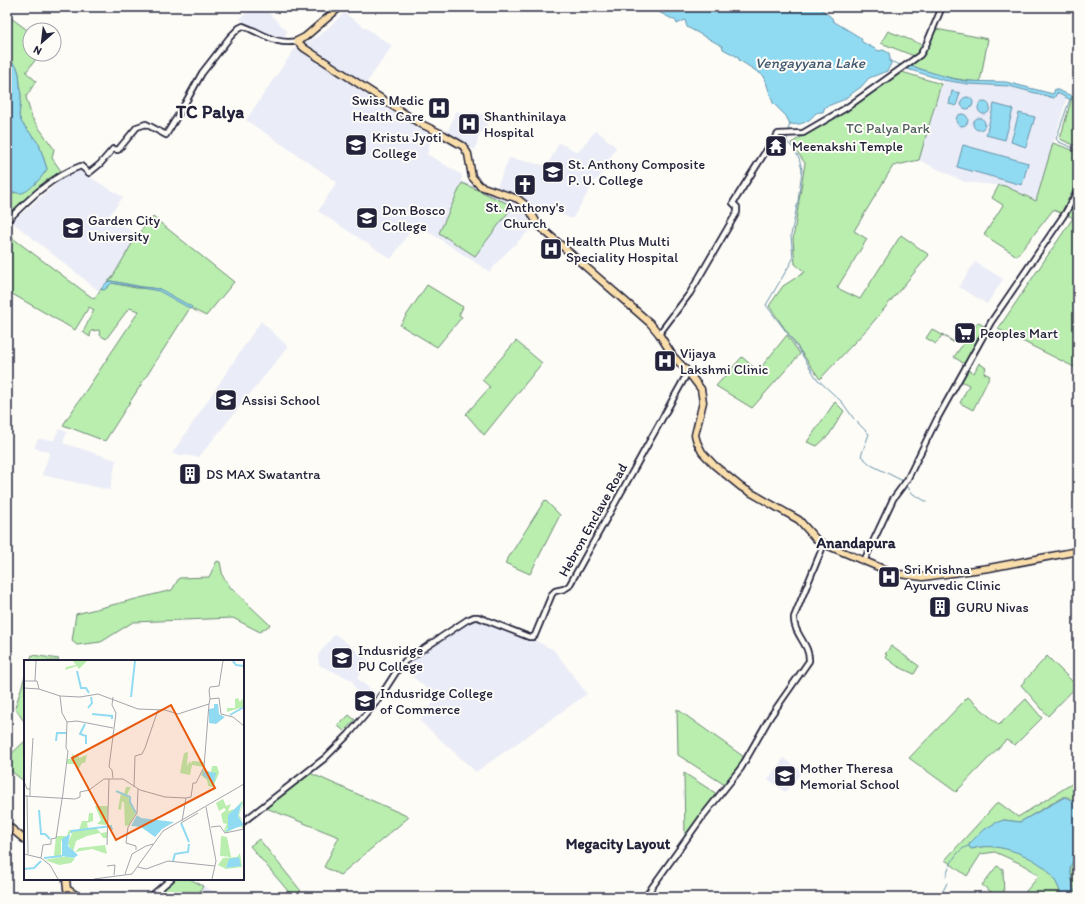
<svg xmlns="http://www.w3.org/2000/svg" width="1085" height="904" viewBox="0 0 1085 904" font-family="Itim,sans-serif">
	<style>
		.built { fill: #eaecf7 }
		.green { fill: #b9eeaf; stroke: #6e8875 }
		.water { fill: #91dbf2; stroke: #6591a9 }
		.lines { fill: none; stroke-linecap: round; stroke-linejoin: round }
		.stream { stroke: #6591a9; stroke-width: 1 }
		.minor-casing { stroke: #22223b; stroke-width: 8 }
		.major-casing { stroke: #22223b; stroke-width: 9 }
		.minor { stroke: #fdfcf7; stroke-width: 4.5 }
		.major { stroke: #f9deab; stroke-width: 6 }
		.labels { text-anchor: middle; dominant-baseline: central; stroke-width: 4; stroke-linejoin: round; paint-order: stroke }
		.poi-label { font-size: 14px; fill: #22223b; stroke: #fdfcf7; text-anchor: start }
		.park-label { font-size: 14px; fill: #4f5f5e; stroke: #fdfcf7 }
		.street-label { font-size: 14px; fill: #22223b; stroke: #fdfcf7 }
		.water-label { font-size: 15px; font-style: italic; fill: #435a72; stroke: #fdfcf7 }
		.neighbourhood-label { font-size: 15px; font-weight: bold; fill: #22223b; stroke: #fdfcf7 }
		.district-label { font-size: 18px; font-weight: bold; fill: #22223b; stroke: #fdfcf7 }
		.inset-river { fill: none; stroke: #91dbf2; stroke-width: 2 }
		.inset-road { fill: none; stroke: #a5a5ac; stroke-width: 1 }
		.view { fill: #e8590c; fill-opacity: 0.15; stroke: #e8590c; stroke-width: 2 }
		.inset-edge { fill: none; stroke: #22223b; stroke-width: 2 }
	</style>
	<rect width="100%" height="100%" fill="#fdfcf7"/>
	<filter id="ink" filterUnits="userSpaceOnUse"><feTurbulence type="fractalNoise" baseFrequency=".025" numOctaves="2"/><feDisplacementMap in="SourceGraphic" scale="8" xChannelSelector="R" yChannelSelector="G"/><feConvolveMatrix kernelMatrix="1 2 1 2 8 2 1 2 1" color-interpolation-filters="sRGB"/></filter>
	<g filter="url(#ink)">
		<path class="built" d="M252,7H263L287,31L283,41L269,36L253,28L240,19Z
			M344,13L392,46L365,85L303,44L319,36Z
			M296,47L394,113L432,135L427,154L462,175L461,181L514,202L522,208L533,227L500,259L490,272L435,236L415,224L391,259L318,211L337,182L246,120Z
			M943,80L968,84L1009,86L1054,98L1057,92L1067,97L1036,201L1005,186L965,182L919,160Z
			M456,111L469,115L471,112L490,116L484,133L480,132L475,150L447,133Z
			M596,130L616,147L598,180L596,179L572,219L540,205L537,211L521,196L497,187L509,158L547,166L559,143L578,152Z
			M78,170L123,197L109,216L137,235L112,278L99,291L12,222L62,179Z
			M975,262L1003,279L987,304L959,287Z
			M261,321L288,347L199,457L172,454Z
			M59,429L67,432L63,443L116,460L110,490L42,475L50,452L34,448L38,439L54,440Z
			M475,618L536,641L554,650L587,694L476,772L420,721L437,697L401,667Z
			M335,634L371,662L357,678L376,694L364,708L352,680L319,665L318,655Z
			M784,758L802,772L785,792L768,779Z
			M203,886L225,897H197Z"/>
		<path class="green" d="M7,15L30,32V54H40L26,72L36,81L26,97L32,118L54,149L52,158L61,171L10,213L7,211V189L14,193C28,188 39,183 47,169L39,144L22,123L19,116L21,97L19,74L17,67L7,57Z
			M936,29L988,39L980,82C956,80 933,75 911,65L924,56Z
			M888,31L923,45L918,54L914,56L881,43Z
			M902,72L941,84L919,160L893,166L854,231L867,239L837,288L860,299L901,235L929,255L869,327L820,379L769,306L783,286L805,272L795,264L793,239L805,163L791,143L846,111Z
			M1072,97L1078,99V147L1060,139Z
			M1053,143L1078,152V181L1061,213L1053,210L1017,256L984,235L1003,205L992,198L999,185L1005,186L1036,201Z
			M462,183L513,206L475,256L439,233Z
			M1078,198V369L998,329L1073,218L1068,215Z
			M153,217L234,282L206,316L190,308L105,441L63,425L139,311L129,308L106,339L100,335L99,330L91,331L90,337L83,332L94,310L89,307L75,330L7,291V234L94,299L101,289L104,290L112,283L136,288L160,289L142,287L111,281L107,282L112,278L137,235Z
			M427,285L463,307L459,315L462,317L437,347L400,325Z
			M978,322L985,327L966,365L954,357Z
			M932,329L942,335V334L954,342H953L942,335L936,344L926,338Z
			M787,335L800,354L752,408L716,386L742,357L758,371Z
			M516,341L542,363L484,435L466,414L490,387L482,380Z
			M979,363L986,368L984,373L990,376L973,410L960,403L969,385L961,381L968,370L974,373Z
			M835,402L844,411L829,435L817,446L807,442Z
			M545,500L560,515L530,574L505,563Z
			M217,561L220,562L223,577L228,583L230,587L270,625L260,632L233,618L133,622L101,642L77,645L72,641L76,614L172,590L179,578L209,577Z
			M891,646L919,666L914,674L897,666L885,657L887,655L885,654Z
			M32,655L59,659L57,661H30Z
			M1047,656L1077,686L1048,716L1021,685Z
			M25,676V723L15,708Z
			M968,697L999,725L1026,699L1042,718L1015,745L1006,740L956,792L909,758Z
			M677,709L744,757L725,785L678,755Z
			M349,715L355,720L344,731L338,726Z
			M25,741V782L7,768V758Z
			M310,773L409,817L340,875L324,867L339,837L266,808Z
			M684,773L717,794L685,838Z
			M1078,780V804L1068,797H1063L1020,822L1004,820L982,831L971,843L969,847L972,849C994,841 1030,853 1047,870C1054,877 1059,887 1062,897H1021L1039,876L1026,866L995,852L981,854L967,876L945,860L998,802L1018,817Z
			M259,839L301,891L293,897L250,846Z
			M1078,844V897H1075L1070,869Z
			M997,866L1003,869L1004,897H998L982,885Z
			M176,879H190L203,886L197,897H156Z"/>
		<path class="water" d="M649,7H819L832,18L833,21L861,38L862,42L879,51L883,50L889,53L891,64L887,71L869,78L861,87L843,100L825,107L823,112C813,112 816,115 809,120C803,124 797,125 790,124L786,116L773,103L764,76L739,60L738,57L723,49L722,46L687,27L685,20L677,24L676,21Z
			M7,57L17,67L19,74L21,97L19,116L22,123L39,144L47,169C43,176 30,191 22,193C16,194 12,191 7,189Z
			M911,65L920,69L950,78L965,81L1006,82L1053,94L1055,89L1072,96L1071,100L1057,93L1054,98L1009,86L968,84L943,80L907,69Z
			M952,91L960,93L956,106L949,104Z
			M961 103a6 6 0 1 1 12 0a6 6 0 1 1-12 0Z
			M978 108a6 6 0 1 1 12 0a6 6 0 1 1-12 0Z
			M994,104L1013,109L1005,140L986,135Z
			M1019,113L1035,117L1026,147L1011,142Z
			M956 120a6 6 0 1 1 12 0a6 6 0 1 1-12 0Z
			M973 124a6 6 0 1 1 12 0a6 6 0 1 1-12 0Z
			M963,145L1028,163L1022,185L957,167Z
			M111,281L142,287L160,289L192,307L191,309L159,291L112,283L104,290L101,289L107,282Z
			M1065,797L1078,804V844L1070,869L1075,897H1062C1059,887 1054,877 1047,870C1030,854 994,841 972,849L969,847V844L982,831L995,823L1004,820L1020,822Z"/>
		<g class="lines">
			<path class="stream" d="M889,61L901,65
				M1070,99L1056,139L1059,142L1078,150
				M788,131L790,123
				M787,136V142L793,148L799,158L802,170L798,201L791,235L793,259L766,305L794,342L817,379L842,402L854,419
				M857,422L869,434L861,456L871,465L903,481
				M907,486L913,494L927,502
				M946,876C950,864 956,850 968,846
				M940,897L947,883"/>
			<g class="minor-casing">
				<path id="minor" d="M7,221C29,199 52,176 81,166L89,173L100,164L113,149L118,150L137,127L146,124L166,135L183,107L202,73L230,37L239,28L243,26C262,33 277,46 297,41
					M659,334L690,293L737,212V207L733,203L764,154L778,134L803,133L846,108L920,55L926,45L942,7
					M864,561L893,499L907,480L937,419L991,322L1066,212L1078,190
					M243,822L325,758L349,734L378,700L398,669L405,661L467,620L474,617H478L529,637H533L535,635L552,594L555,591L564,589L569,586L688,372
					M150,897L171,879
					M645,897L703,816L741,768L770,717L809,661C810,644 793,634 794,617L824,544"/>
			</g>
			<g class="major-casing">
				<path id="major" d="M340,7L305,37L297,41L304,48L419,123L444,135L463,146L468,154L472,177L480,186L518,199L528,207L538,225L650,323L659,334L673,356L688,372L701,389L703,402L695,435L697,442L702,452L714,465L741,487L799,520L816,539L824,544L881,568L899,574L923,577L989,568L1078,551
					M7,825L25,840
					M66,879L67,889L79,897"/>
			</g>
			<use href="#minor" class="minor"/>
			<use href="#major" class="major"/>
		</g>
	</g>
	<defs>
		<g id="hospital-square" transform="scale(1.15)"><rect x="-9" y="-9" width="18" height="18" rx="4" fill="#22223b" stroke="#fdfcf7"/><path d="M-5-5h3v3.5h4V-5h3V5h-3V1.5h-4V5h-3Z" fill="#fff"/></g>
		<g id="university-square" transform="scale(1.15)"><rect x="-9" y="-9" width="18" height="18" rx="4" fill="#22223b" stroke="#fdfcf7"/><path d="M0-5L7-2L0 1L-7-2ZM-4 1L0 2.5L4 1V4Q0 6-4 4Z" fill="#fff"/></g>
		<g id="temple-square" transform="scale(1.15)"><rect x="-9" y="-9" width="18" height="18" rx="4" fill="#22223b" stroke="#fdfcf7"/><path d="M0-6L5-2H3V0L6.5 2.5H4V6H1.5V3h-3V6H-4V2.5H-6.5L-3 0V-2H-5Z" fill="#fff"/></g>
		<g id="church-square" transform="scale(1.15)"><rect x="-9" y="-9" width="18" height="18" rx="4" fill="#22223b" stroke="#fdfcf7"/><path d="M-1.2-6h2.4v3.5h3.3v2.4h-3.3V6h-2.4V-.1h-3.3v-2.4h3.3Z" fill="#fff"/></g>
		<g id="supermarket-square" transform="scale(1.15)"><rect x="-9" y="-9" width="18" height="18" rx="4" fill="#22223b" stroke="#fdfcf7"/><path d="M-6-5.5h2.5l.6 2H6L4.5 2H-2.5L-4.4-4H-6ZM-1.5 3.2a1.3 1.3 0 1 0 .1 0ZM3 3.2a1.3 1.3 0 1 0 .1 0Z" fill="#fff"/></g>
		<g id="school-square" transform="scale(1.15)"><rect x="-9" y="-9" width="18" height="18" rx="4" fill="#22223b" stroke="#fdfcf7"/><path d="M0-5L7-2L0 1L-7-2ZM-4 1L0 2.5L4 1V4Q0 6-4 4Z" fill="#fff"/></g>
		<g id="building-square" transform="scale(1.15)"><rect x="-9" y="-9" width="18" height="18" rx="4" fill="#22223b" stroke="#fdfcf7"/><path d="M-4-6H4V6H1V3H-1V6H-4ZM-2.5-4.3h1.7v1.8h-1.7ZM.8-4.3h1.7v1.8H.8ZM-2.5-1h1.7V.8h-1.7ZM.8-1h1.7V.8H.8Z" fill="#fff"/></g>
	</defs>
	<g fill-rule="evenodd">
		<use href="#hospital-square" x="439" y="108"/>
		<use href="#hospital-square" x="469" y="124"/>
		<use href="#university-square" x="356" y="145"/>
		<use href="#temple-square" x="776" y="146"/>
		<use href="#university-square" x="553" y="172"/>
		<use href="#church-square" x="525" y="185"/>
		<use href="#university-square" x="367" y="218"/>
		<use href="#university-square" x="73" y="228"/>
		<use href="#hospital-square" x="551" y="249"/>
		<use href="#supermarket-square" x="965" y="333"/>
		<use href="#hospital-square" x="665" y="361"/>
		<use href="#school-square" x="226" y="400"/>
		<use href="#building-square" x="190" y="474"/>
		<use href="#hospital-square" x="889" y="577"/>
		<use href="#building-square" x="940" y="607"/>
		<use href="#university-square" x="342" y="658"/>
		<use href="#school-square" x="365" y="701"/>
		<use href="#school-square" x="785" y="776"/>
	</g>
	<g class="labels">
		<g class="poi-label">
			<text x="424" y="100" text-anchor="end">Swiss Medic<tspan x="424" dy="16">Health Care</tspan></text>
			<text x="484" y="116">Shanthinilaya<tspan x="484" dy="16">Hospital</tspan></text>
			<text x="372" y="137">Kristu Jyoti<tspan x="372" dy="16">College</tspan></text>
			<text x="792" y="146">Meenakshi Temple</text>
			<text x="568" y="164">St. Anthony Composite<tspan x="568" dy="16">P. U. College</tspan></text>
			<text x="525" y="207" text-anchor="middle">St. Anthony's<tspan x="525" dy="16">Church</tspan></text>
			<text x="382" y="210">Don Bosco<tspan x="382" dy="16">College</tspan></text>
			<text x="88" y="220">Garden City<tspan x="88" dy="16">University</tspan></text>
			<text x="566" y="241">Health Plus Multi<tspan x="566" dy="16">Speciality Hospital</tspan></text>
			<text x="980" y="333">Peoples Mart</text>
			<text x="680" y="353">Vijaya<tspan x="680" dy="16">Lakshmi Clinic</tspan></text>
			<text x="242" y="400">Assisi School</text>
			<text x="206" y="474">DS MAX Swatantra</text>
			<text x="904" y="569">Sri Krishna<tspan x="904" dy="16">Ayurvedic Clinic</tspan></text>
			<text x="956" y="607">GURU Nivas</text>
			<text x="358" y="650">Indusridge<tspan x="358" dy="16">PU College</tspan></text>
			<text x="380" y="693">Indusridge College<tspan x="380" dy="16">of Commerce</tspan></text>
			<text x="800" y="768">Mother Theresa<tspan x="800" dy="16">Memorial School</tspan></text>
		</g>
		<g class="park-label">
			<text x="888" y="128">TC Palya Park</text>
		</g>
		<g class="street-label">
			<text transform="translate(593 520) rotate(-61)">Hebron Enclave Road</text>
		</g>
		<g class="water-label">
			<text x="810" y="63">Vengayyana Lake</text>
		</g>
		<g class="neighbourhood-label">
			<text x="856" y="543">Anandapura</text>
			<text x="618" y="844">Megacity Layout</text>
		</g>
		<g class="district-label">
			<text x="210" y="112">TC Palya</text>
		</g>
	</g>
	<g transform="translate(24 660)">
		<rect width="220" height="220" fill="#fdfcf7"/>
		<path d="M49,1H63L55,9L53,6L41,10L42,7L52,5ZM214,38L216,42L218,39L220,41L219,47L203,52V48H211V39ZM164,92L163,106L166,101L167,104L168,101L180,102L179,107L168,105L166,115L156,113L160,93ZM48,93L51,97L54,94L55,98L63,95L61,103H58L54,110L51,104H43V99H49ZM188,106H193L195,113L189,127L184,126L183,120L177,115L179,109L187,112ZM102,127H107L103,135L112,153L105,165L101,166L100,142H98L97,150L94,149L97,133L100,134ZM199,139L202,146L207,144L204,151L211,149L218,141L220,142L215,155L220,163L214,156L219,142L216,147L204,155V168L201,170H207L210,167L220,165V169L216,166L210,168L208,170L201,173L200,170L203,164L199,163L197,154L202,150L200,148L195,151L192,143ZM71,146H84L82,165L73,164L77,160ZM65,153H69V161L63,163L64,169L55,170L58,161H64ZM72,168L77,173L83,172V178H79L76,173L63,176L52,181L49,192L46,188L44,183L49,171ZM45,170H48L44,177L37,181V196H30L32,176H43ZM197,176L203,177L207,197L196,196ZM81,185L83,194L68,189L51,192L55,188ZM216,193L218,207L202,209L194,205L199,198L213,197ZM215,197L216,206L202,208L205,200ZM43,196L51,199L47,203L35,205L21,200Z" fill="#b9eeaf" fill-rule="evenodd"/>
		<path d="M190,44H194L195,54L201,57L192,64L185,63V49L190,48ZM180,111L192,113L190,123L178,115ZM218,142L214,156L220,165L201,172L204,168V155ZM113,155L117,158L150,162L138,169L131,177L117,167L107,166ZM46,174L44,186L54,195L50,198L38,196V179ZM215,197L217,206L202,208L205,199Z" fill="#91dbf2"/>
		<path class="inset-river" d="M209,1L212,5L220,6M53,11L57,28H62L65,33M107,37L111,1M64,48L68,43L67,37M68,54L88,56V59M206,55L220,47M61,64L56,74L62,76V84M32,81L33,73H42M92,131L106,137V142L112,153M15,150L17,174H21L26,179M157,163L165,182M47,173L48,171L87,166L88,170M20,198L38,196M149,201L151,194L164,192L165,184M0,209L10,208L17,201"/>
		<path class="inset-road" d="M0,21H13L15,29L36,36L56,37L74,34L114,49L141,50L154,54L185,44L186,39M11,21L12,1M0,28L15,29M89,37L88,45L92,53L85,107L88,110L89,118M195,38L186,39L185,30L186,27L195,26L199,1M195,38L197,54L209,57L220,66M43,62L53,61L89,68M0,121L3,129H6V136M110,127L111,96L118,94L121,88L134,50M6,129L9,78M3,135L4,194M0,136L51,139L56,137V132L65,130L80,119H99L116,130L141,137L162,138L158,161M162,138L167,137L169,123H172L180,107L185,44M182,147L192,201L188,219M157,163L174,153M187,167L196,166L201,173L220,169M83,185L85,119M112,190V186L102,183L104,167L113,153L114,129M0,194L17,198L26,205L34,219M17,198L19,185L27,184V179L32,178L39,133L44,91L42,88L43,62L38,53L36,36M83,206L91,205L90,215M114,207L122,209L144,201L191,206M101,214L108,194L122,186L129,184M70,219L108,214L139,171L220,124"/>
		<path class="view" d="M147,45L191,128L92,180L48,98Z"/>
		<rect width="220" height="220" class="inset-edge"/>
	</g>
	<rect width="1085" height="904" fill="none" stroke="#fdfcf7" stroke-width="24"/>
	<rect x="12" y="12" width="1061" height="880" fill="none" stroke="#22223b" stroke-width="1.5" filter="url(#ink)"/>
	<g transform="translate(42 42) rotate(208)"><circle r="19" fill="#fdfcf7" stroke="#a5a5ac"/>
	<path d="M0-3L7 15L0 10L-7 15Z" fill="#22223b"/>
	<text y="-6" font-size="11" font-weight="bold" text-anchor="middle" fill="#22223b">N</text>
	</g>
</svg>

=-=-=

▶ _WHAT IS BEING ASKED_: For the listing above, identify each line bearing "lines".

▶ _RESPONSE TO THIS TASK_:
		.lines { fill: none; stroke-linecap: round; stroke-linejoin: round }
		<g class="lines">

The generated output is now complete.